Alexandria is a centre of dairy and chicory farming. The town was founded on the farm Oliphantshoek meaning “elephants corner”. Oliphantshoek was the most remote area of the Dutch Reformed Church parish of Uitenhage and the Scottish minister of the area, Alexander Smith who came to South Africa in 1823 regularly had to travel to the farm Kerkplaats on the farm of Evert Potgieter. On the 8th January 1854 Olipantshoek became a separate congregation to Uitenhage which was 140kms away. In 1873 the name of Oliphantshoek was changed to Alexandria in honour of Alexander Smith.
Near to the town there is a monument to Karel Landman in the shape of a globe with an ox wagon traversing the globe. Karel Landman was a Boer farmer who left the Cape with the other voortrekkers who moved northwards and founded the old Transvaal and the Free State as part of the Great Trek. Landman was the second in command of the Boer forces at the pivotal battle of Blood River.

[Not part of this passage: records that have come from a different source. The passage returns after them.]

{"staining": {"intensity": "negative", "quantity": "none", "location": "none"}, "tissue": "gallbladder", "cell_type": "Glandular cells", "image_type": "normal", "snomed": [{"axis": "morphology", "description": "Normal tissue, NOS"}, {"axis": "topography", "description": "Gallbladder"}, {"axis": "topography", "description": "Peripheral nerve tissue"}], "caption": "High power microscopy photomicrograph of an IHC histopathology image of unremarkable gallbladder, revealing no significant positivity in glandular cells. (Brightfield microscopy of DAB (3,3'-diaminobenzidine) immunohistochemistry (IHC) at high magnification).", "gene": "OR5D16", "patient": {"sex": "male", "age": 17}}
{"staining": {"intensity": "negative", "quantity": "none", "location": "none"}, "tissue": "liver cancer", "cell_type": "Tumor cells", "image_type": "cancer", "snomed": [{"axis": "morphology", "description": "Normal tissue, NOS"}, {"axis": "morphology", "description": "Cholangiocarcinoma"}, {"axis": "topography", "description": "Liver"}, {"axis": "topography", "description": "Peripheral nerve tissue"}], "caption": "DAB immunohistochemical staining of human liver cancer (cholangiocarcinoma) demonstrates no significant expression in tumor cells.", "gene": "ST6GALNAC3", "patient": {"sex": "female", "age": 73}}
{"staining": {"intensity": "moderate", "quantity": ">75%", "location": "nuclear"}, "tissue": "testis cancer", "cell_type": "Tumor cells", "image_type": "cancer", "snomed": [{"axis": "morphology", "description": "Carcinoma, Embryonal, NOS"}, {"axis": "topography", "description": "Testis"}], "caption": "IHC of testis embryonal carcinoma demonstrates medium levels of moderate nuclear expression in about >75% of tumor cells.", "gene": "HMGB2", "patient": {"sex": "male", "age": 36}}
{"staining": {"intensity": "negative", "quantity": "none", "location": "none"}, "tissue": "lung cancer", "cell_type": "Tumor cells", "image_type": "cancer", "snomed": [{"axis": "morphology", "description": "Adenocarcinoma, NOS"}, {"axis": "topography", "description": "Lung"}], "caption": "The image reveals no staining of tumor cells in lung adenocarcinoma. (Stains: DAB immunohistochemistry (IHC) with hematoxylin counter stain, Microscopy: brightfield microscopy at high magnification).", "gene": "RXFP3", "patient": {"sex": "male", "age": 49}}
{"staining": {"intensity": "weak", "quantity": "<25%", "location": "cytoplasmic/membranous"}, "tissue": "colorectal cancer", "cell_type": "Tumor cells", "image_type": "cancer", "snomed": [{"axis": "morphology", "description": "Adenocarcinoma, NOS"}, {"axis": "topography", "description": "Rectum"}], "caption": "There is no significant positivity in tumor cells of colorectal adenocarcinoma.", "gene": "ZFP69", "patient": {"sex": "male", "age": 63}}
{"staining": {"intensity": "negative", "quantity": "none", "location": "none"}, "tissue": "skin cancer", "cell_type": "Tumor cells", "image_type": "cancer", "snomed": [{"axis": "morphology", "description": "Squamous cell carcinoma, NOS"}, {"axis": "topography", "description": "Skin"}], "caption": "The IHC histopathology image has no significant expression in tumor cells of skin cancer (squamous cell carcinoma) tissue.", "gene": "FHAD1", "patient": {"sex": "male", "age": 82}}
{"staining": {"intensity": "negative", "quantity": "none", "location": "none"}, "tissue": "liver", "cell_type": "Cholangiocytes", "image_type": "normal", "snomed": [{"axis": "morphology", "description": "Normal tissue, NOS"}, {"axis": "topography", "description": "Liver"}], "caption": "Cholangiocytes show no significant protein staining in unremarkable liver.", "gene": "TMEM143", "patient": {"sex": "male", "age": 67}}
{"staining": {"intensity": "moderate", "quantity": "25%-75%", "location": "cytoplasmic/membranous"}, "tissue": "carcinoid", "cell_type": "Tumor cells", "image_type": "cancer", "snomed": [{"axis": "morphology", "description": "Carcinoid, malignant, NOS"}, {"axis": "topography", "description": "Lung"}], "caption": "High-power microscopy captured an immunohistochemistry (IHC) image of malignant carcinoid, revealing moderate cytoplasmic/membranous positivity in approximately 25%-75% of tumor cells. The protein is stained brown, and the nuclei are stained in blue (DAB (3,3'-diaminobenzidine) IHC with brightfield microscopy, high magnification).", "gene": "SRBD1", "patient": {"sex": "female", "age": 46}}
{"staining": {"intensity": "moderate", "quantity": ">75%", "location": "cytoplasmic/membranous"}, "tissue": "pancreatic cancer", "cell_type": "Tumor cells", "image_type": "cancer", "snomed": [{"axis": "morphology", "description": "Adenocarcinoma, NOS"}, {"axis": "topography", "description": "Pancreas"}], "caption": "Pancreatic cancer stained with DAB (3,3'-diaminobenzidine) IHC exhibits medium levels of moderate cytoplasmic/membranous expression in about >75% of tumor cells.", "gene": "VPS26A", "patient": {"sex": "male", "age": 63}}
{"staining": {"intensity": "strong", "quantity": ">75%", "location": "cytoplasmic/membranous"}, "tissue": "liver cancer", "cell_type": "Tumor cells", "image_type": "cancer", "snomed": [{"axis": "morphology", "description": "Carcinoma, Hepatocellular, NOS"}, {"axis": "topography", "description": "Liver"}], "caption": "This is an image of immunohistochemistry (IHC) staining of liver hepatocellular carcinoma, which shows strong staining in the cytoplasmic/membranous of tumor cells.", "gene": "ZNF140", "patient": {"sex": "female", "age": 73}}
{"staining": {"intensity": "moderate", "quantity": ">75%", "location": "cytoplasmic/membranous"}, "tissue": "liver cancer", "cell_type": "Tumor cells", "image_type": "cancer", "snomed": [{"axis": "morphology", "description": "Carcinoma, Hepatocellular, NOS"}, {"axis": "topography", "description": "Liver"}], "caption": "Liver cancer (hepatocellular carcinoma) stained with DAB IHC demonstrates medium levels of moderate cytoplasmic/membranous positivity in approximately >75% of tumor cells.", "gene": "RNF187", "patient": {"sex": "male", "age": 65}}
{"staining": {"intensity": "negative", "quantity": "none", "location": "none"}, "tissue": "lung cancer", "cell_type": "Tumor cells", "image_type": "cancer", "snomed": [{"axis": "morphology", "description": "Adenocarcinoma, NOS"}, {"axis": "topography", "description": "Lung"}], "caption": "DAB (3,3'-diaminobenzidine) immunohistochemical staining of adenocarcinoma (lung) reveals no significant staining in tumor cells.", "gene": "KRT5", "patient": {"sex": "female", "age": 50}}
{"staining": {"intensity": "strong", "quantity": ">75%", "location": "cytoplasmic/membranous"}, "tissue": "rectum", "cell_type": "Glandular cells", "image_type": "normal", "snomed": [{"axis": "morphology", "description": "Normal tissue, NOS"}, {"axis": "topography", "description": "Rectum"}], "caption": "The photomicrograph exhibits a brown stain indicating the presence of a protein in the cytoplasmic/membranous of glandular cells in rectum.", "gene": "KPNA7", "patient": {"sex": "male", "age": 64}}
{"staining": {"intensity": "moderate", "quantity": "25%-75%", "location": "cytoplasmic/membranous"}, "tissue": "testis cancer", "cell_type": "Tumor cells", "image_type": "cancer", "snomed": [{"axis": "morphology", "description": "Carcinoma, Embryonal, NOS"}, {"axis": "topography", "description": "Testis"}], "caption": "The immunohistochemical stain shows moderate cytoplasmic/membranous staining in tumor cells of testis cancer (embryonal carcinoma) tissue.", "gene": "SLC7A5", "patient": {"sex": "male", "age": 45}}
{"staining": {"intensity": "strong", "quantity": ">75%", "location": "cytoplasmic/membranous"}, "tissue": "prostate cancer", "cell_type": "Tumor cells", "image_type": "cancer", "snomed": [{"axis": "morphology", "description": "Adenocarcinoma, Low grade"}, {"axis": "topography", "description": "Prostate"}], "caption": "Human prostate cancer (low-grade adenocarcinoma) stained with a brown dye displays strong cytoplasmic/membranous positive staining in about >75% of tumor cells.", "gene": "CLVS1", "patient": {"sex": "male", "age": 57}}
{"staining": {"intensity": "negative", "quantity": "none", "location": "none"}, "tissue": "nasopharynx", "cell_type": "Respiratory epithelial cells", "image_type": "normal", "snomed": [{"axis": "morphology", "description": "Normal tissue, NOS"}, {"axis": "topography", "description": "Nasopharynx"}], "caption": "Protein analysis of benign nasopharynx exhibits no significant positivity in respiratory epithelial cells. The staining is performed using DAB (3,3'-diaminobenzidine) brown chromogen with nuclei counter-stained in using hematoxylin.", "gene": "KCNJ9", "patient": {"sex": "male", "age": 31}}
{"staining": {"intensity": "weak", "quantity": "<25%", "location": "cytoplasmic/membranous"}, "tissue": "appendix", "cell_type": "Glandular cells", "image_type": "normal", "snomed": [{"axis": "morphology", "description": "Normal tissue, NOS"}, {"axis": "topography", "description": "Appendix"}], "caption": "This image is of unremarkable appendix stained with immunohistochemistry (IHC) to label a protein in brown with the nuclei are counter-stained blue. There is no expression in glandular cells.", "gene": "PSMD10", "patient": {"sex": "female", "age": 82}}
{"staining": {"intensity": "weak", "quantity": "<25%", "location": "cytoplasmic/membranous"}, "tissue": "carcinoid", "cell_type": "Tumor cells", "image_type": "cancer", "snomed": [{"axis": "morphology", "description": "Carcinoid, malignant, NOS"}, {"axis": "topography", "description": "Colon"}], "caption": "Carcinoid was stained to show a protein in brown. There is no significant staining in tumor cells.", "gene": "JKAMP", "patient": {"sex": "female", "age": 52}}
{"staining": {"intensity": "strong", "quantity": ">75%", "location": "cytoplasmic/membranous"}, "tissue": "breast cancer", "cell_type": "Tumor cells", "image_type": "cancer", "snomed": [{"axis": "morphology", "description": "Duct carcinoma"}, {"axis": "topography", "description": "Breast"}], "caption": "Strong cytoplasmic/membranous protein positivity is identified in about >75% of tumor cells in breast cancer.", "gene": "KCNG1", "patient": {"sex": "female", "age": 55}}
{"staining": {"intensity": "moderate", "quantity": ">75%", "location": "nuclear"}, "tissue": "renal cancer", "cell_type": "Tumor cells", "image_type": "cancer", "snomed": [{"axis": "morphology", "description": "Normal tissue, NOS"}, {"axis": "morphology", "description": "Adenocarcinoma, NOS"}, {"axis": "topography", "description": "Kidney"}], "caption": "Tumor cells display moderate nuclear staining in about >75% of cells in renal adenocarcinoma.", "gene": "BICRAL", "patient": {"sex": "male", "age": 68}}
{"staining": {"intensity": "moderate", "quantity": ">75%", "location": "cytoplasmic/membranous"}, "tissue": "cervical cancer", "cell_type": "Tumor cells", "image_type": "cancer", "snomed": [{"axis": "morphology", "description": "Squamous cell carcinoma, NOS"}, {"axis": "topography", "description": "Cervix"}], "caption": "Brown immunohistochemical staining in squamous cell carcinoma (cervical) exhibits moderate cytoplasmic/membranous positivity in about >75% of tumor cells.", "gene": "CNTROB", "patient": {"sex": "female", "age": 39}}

The grave on Nonqause, the Xhosa prophetess, whose visions gave rise to the Great Cattle Killing episode of the mid 1850s when the many Xhosa were persuaded to kill their cattle and destroy their crops in the belief that the ancestors would arise and help throw the British out of the Eastern Cape. The starvation that followed did more to cause the Xhosa submission than the preceding seventy years of almost continuous warfare. Nonqause fled to the Alexandria district where the impact of her visions was negligible and she was able to live out her days in anonymity.
Alexandia today is a pretty town, with many interesting historic buildings, and a splendid Dutch Reformed Church, the creation of the famous Eastern Cape architect William White-Cooper.